L’oncle Job habitait un chalet encore plus petit et plus misérable que celui de la mère Trina. Son mobilier se bornait à un lit, à une petite table et à trois escabeaux ; mais les quatre murs étaient garnis des collections qu’il avait recueillies dans la montagne. Ces pierres brillantes, ces herbes desséchées, ces papillons et ces insectes aux ailes multicolores qui tapissaient la cabane, lui donnaient je ne sais quel air d’étrangeté, auquel ajoutait le vieillard lui-même avec son costume antique, sa barbe grise à demi longue, et ses cheveux dont les boucles blanches tombaient jusque sur son cou. L’oncle Job jetait à ses richesses un dernier regard d’amour, tout en s’enroulant dans la corde à nœuds qui devait lui servir à atteindre le gisement découvert la veille, et en chargeant son sac de voyage des crampons de fer, des boulons et de la courte pince indispensables à sa périlleuse recherche. Pendant ce temps, Ulrich s’était également occupé de son équipement. Il examina avec soin sa carabine, vieille arme de chasseur de chamois, dont l’unique canon renfermait deux coups superposés qu’au moyen d’une double batterie on tirait successivement. Après s’être assuré que chacune de ces batteries avait son amorce, il les recouvrit d’une enveloppe de cuir, et alla rejoindre l’oncle Job, qui l’attendait sur le seuil.
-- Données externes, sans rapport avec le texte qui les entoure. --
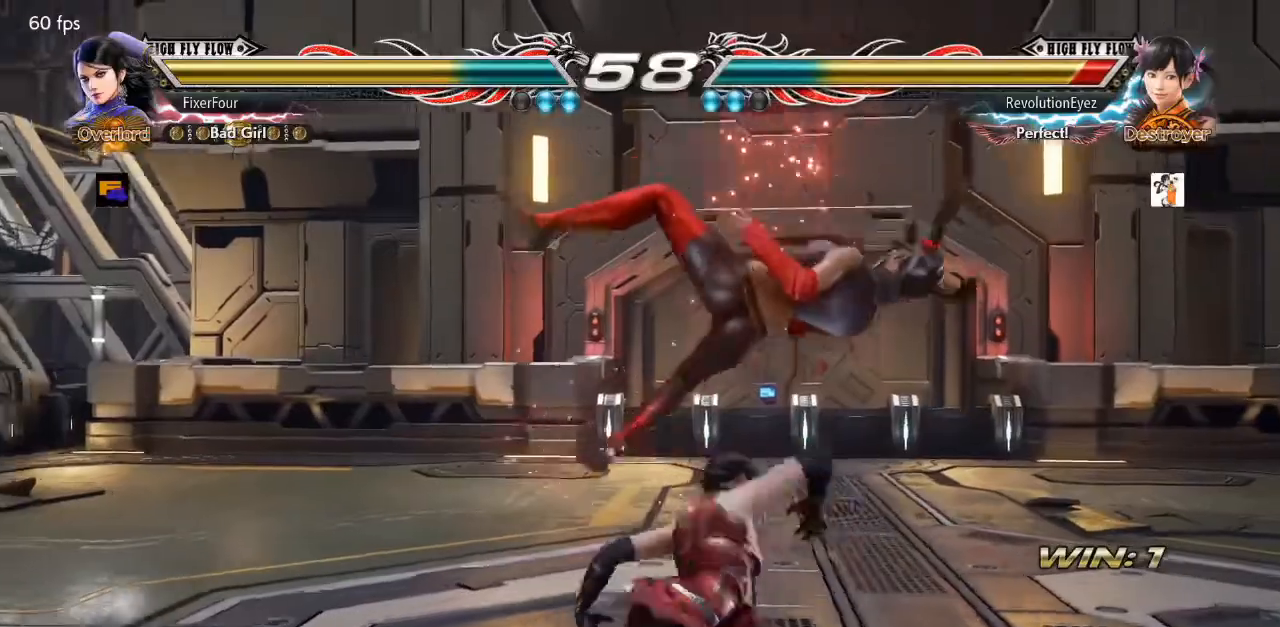
{"buttons": [], "events": [[300, "DPAD_DOWN", "down"], [334, "DPAD_RIGHT", "down"], [367, "SQUARE", "down"], [467, "DPAD_DOWN", "up"], [467, "DPAD_RIGHT", "up"], [501, "SQUARE", "up"]]}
Il avait fallu tout l’amour du jeune homme, — et la certitude que mère Trina n’accorderait la main de Fréneli qu’à celui qui remplirait la singulière condition imposée par elle, — pour le décider à rentrer dans une existence qu’il ne connaissait que trop bien. Nulle autre, en effet, ne peut exposer à autant de fatigues, de privations et de périls. Le chasseur de chamois part habituellement le soir pour se trouver, au point du jour, sur les cimes élevées. S’il n’aperçoit point de pistes, il monte plus haut, toujours plus haut, et ne s’arrête qu’après avoir découvert quelque trace qui puisse le conduire vers sa proie. Alors il s’avance avec précaution, tantôt à genoux, tantôt rampant sur les mains ou sur le ventre jusqu’à ce qu’il ait distingué les cornes des chamois, c’est alors seulement qu’il est à portée. Si celui d’entre eux qui surveille (car ils ont toujours des sentinelles) ne l’a pas vu, le chasseur cherche un point d’appui pour sa carabine et tire en visant à la tête ou au cœur, car lorsque la balle frappe ailleurs, elle peut percer l’animal de part en part sans l’arrêter, et le chamois va mourir dans quelque anfractuosité de la montagne où il sert de pâture au Lummergeier. Cependant, s’il est retardé dans sa fuite, le chasseur se précipite sur ses traces, tâche de l’atteindre et de lui couper le jarret. Il faut ensuite qu’il le charge sur ses épaules pour le porter à sa demeure à travers les torrens, les neiges et les abîmes. Surpris le plus souvent par la nuit dans ce périlleux voyage, il cherche une fente de rocher, tire de son sac un morceau de pain noir si dur que la dent ne peut y mordre et qu’il faut le broyer entre deux cailloux, boit un peu de neige fondue, met une pierre sous sa tête et s’endort, les pieds sur le gouffre, le front sous les avalanches. Le lendemain nouvelles épreuves, nouveaux dangers, et cela se prolonge souvent plusieurs jours sans qu’il trouve un toit ou aperçoive un être humain. Autrefois il pouvait espérer la rencontre de quelques chercheurs de cristal ou d’un de ses compagnons de chasse, mais les premiers ont à peu près disparu, et les seconds deviennent plus rares chaque jour. Ce qui était arrivé chez les Hauser semblait au reste symboliser la transformation opérée dans la population entière. Le vieux Job représentait une génération éteinte ; Hans, celle qui allait finir ; Ulrich, celle qui commençait.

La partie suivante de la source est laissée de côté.